Barr made a discomfited gesture, as if he’d like to protest this interruption but didn’t quite dare. He eyed Dag warily. “And you, Dag Red-Blue whatever. Amma also wanted me to tell her if you talked Remo into this. Like I knew!”
Remo snorted in disgust.
“I said I didn’t think you’d seen each other since that first day in the patrol tent. I’m not sure she believed me.” He added bitterly, “I’m not sure she believed anything I said.”
With heavy sarcasm, Remo intoned, “Why, Barr—why ever would she not?”
Before Barr’s return growl could find words, Berry exchanged a glance with Dag and shouldered forward. “It’s boatmen’s bedtime, patroller, and you’re making a tedious ruckus in our bunkroom. If you want, you could have some mighty tasty leftovers and a dry bed in front of the hearth. If you two’d druther keep arguin’ instead, take it outside to the riverbank where you can keep it up to your heart’s content or dawn, whichever comes first.

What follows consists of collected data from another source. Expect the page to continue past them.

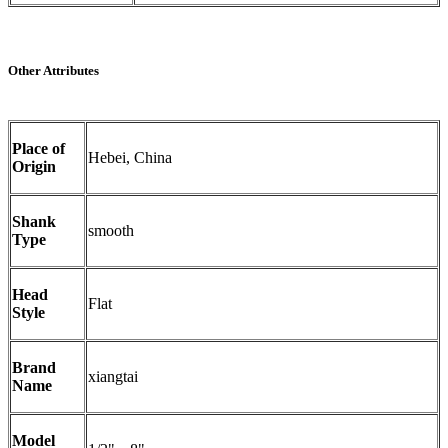
Other Attributes
Place of
Hebei, China
Origin
Shank
smooth
Type
Head
Flat
Style
Brand
xiangtai
Name
Model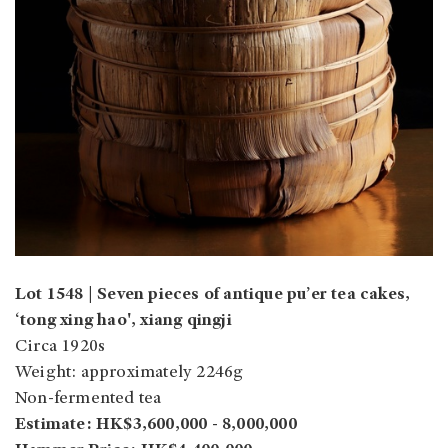
Lot 1548 | Seven pieces of antique pu’er tea cakes,
‘tong xing hao', xiang qingji
Circa 1920s
Weight: approximately 2246g
Non-fermented tea
Estimate: HK$3,600,000 - 8,000,000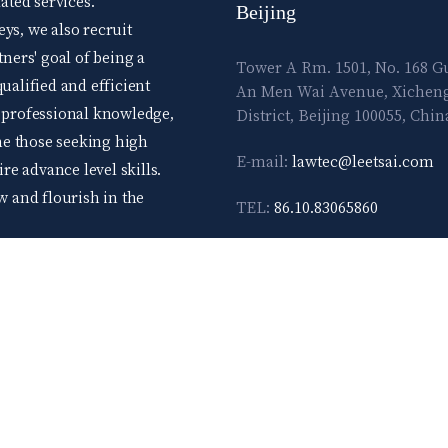
ted services.
Beijing
ys, we also recruit
tners' goal of being a
Tower A Rm. 1501, No. 168 
ualified and efficient
An Men Wai Avenue, Xichen
d professional knowledge,
District, Beijing 100055, Chin
me those seeking high
E-mail:
lawtec@leetsai.com
e advance level skills.
ow and flourish in the
TEL:
86.10.83065860
FAX:
86.10.83065861
TERMS & 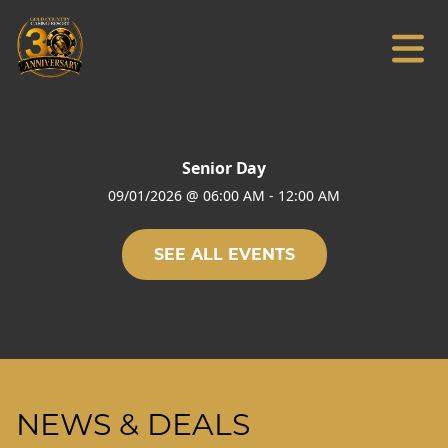
Senior Day
09/01/2026
@
06:00 AM
-
12:00 AM
SEE ALL EVENTS
NEWS & DEALS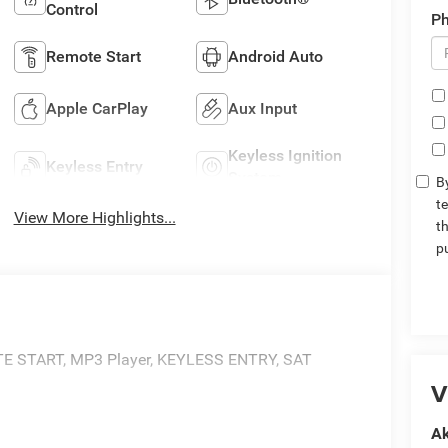
Control
P
Remote Start
Android Auto
Apple CarPlay
Aux Input
Keyless Ignition
Keyless Entry
System
By
t
View More Highlights...
t
p
 START, MP3 Player, KEYLESS ENTRY, SAT
V
Ak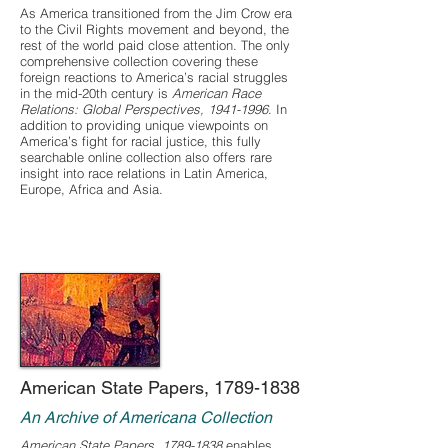
As America transitioned from the Jim Crow era
to the Civil Rights movement and beyond, the
rest of the world paid close attention. The only
comprehensive collection covering these
foreign reactions to America’s racial struggles
in the mid-20th century is
American Race
Relations: Global Perspectives,
1941-1996
. In
addition to providing unique viewpoints on
America’s fight for racial justice, this fully
searchable online collection also offers rare
insight into race relations in Latin America,
Europe, Africa and Asia.
American State Papers,
1789-1838
An Archive of Americana Collection
American State Papers,
1789-1838
enables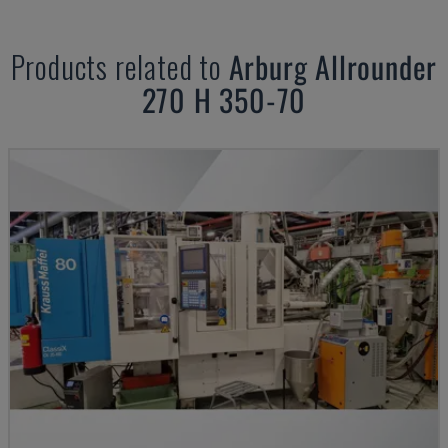
Products related to
Arburg
Allrounder
270 H 350-70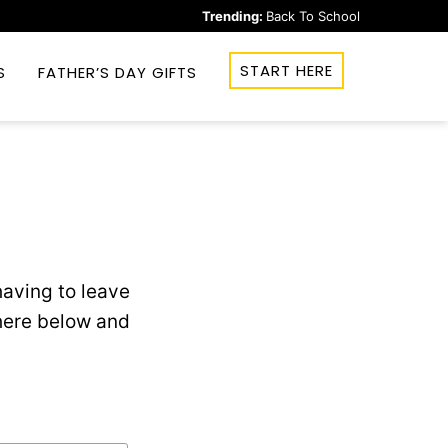
Trending:
Back To School
START HERE
S
FATHER’S DAY GIFTS
aving to leave
 here below and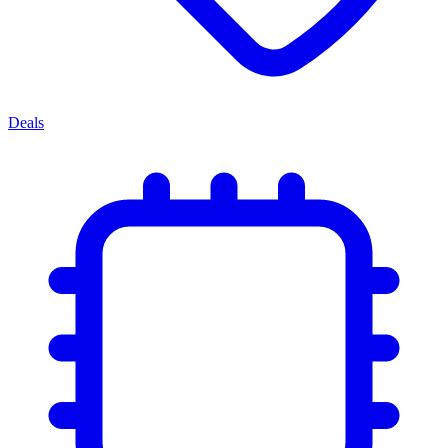
Deals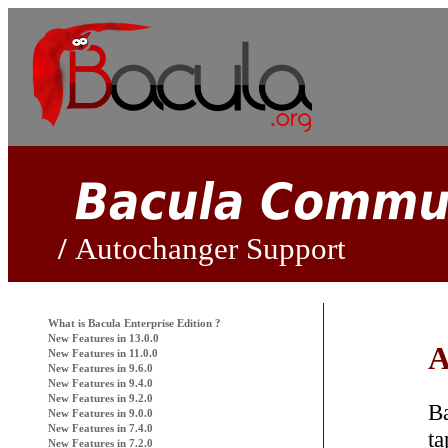
Autochanger Support
What is
Bacula
Enterprise Edition ?
New Features in 13.0.0
A
New Features in 11.0.0
New Features in 9.6.0
New Features in 9.4.0
New Features in 9.2.0
B
New Features in 9.0.0
New Features in 7.4.0
ta
New Features in 7.2.0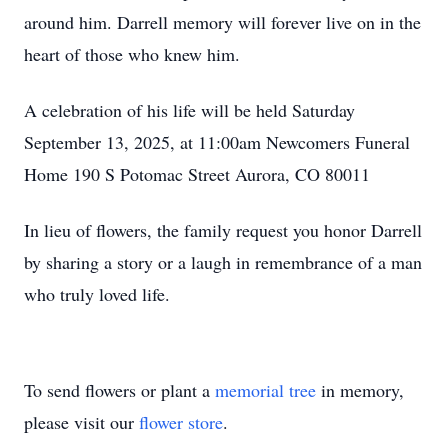
around him. Darrell memory will forever live on in the
heart of those who knew him.
A celebration of his life will be held Saturday
September 13, 2025, at 11:00am Newcomers Funeral
Home 190 S Potomac Street Aurora, CO 80011
In lieu of flowers, the family request you honor Darrell
by sharing a story or a laugh in remembrance of a man
who truly loved life.
To send flowers or plant a
memorial tree
in memory,
please visit our
flower store
.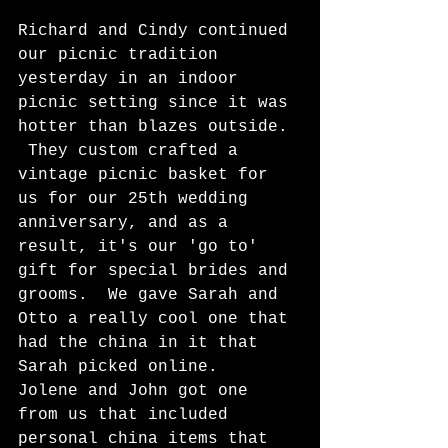
Richard and Cindy continued 
our picnic tradition 
yesterday in an indoor 
picnic setting since it was 
hotter than blazes outside. 
 They custom crafted a 
vintage picnic basket for 
us for our 25th wedding 
anniversary, and as a 
result, it's our 'go to' 
gift for special brides and 
grooms.  We gave Sarah and 
Otto a really cool one that 
had the china in it that 
Sarah picked online.  
Jolene and John got one 
from us that included 
personal china items that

Your choice, but make it now.” A rattle of sleet against the windows lent a sinister weight to her cool remark.
After a long, long moment, Barr swallowed down whatever he’d been going to snap back at Remo and nodded to the boat boss. He said stiffly, “I’d be grateful for a bed, yes, ma’am. And food.” He shot Remo a surly look that made it clear he was giving up only temporarily.
The occupants of the Fetch’s kitchen-bunkroom shuffled back into almost-normal preparations for sleep. Barr did look after his weapons, with a sidelong glance at Dag. Whit and Hod helped lay out the rest of his things to dry; Hawthorn and Berry settled the guest-furs in front of the fire; and Fawn reheated the fish, potatoes, and onions. Barr wolfed down the meal as though starved, and gaped in wonder at the tankard of beer Bo shoved in front of him. He found the bottom of it quickly. Awkwardly, everyone dodged around one another in the shared sleeping space that had suddenly become a little too shared, but all found their beds at last.
As the lantern light dimmed to the faintest red glow through the curtains of their nook, Fawn interlaced herself with Dag for warmth and whispered, “You didn’t happen to wish for Barr on those birthday candles, did you?”
Dag choked down a laugh. “No, Spark.” He grew quiet for a moment. “Not exactly, leastways.”
“Just so’s you know that last surprise was not my doing.”
“It seems to have been Amma Osprey’s. Wish I could have been listening at the window for that talk. I’ll bet it was blistering. Sounds like it was past time she put the fire to that boy’s feet, though.”